|Why does HMC look like an afterthought?? Source|
- This floaty ghost head is like a cross between Voldemort and Slimer.
- OH. MY. GOD. Did Charisma Carpenter guest star in EVERYTHING?!
- ...................the Angel of Death is bitching about working overtime.
- Charisma's character is a total sass explosion who gets premonitions. Apparently she's still playing Cordelia Chase.
- Seriously, I can't take Agent Brody seriously because he's Jack from Dawson's Creek.
- Leo, dude. Remove the knife from Piper's stomach and THEN heal her.
- I wonder if the real reason that they got rid of Phoebe's active powers is because they ran out of money to make her levitate.
- No, but seriously.
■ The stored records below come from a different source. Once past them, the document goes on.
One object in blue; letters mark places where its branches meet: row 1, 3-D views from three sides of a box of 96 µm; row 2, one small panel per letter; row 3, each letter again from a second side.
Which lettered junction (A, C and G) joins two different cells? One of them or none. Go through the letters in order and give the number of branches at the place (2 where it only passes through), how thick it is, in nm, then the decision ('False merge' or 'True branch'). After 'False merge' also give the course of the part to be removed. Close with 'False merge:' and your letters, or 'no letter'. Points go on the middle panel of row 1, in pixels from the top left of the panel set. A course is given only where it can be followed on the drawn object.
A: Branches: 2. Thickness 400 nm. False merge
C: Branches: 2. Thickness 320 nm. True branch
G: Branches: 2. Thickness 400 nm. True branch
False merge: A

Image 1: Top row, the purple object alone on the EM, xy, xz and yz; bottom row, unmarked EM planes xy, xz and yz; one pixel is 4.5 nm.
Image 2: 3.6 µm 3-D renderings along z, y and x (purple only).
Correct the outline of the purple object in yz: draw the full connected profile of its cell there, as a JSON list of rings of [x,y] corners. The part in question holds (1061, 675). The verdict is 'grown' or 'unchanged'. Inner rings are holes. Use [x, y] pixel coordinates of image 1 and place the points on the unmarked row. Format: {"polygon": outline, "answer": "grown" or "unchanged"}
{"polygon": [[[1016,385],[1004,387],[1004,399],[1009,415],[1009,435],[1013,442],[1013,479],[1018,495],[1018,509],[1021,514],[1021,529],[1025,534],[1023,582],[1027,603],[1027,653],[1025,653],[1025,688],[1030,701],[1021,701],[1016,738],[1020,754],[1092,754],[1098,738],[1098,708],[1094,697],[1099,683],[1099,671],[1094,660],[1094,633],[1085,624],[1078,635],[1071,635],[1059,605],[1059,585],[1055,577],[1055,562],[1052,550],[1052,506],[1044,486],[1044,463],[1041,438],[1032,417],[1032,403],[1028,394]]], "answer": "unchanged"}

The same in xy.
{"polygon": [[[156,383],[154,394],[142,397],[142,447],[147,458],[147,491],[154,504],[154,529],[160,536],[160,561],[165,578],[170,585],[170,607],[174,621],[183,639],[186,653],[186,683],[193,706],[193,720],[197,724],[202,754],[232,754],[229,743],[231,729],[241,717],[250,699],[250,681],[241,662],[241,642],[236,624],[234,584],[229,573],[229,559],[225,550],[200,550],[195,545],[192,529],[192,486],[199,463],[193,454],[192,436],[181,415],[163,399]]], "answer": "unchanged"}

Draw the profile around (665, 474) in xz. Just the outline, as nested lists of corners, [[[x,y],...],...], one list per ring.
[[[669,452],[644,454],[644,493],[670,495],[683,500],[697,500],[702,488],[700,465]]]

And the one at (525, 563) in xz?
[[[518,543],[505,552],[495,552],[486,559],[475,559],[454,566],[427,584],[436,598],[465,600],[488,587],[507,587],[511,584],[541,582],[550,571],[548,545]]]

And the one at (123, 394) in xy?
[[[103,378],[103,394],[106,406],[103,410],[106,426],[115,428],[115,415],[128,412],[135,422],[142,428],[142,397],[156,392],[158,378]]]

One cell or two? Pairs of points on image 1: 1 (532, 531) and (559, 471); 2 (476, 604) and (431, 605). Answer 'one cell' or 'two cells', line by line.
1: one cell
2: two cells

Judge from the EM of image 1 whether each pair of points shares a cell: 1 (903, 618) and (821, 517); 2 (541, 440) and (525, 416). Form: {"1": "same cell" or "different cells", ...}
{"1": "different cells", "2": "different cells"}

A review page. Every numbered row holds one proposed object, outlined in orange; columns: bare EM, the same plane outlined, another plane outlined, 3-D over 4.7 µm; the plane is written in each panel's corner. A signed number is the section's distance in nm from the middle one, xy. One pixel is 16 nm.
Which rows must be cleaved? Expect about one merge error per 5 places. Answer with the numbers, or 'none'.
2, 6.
Why the hell would they even let Agent Brody in the house?!
- Bahaha, the Avatars basically have touchscreens ten years ahead of schedule.
- Billy Zane is singing. What the eff.
- Paige: "Okay, hi. I'm wearing lip gloss. Do I LOOK homeless??". Don't be judgey, Paige. Homeless people are allowed to care about their appearances too.
- Why the hell do all the scenes with the Elders suddenly take place on top of the Golden Gate Bridge?
- COLE, OH MY GOD, YOUR HAIR.
- Did we HAVE to have a close up of Piper sewing up Leo's shoulder? Gross.
- Oh no. Did they just give us an "into every generation, a girl is born" storyline for Pandora's Box? Ugh, they totally did.
|She's even blonde. Source.|
- Pretty sure Phoebe's love interest guy just got killed by the demon version of Wolverine...
- Are they seriously faking their deaths? WHY. WHY IS THIS PLOT A GOOD IDEA? I ALREADY HATE IT.
Guest stars from this season who should have known better: Nick Lachey, Charisma Carpenter, Kerr Smith, Billy Zane, TJ Thyne, Oded Fehr, Sebastian Roche, Seamus Deaver, Jon Hamm, David Anders.
Two questions, friends. 1. Are you as astonished over some of those guest stars as I am? (JON HAMM???), and 2. Any suggestions for what show I should watch and have a lot of thoughts about next?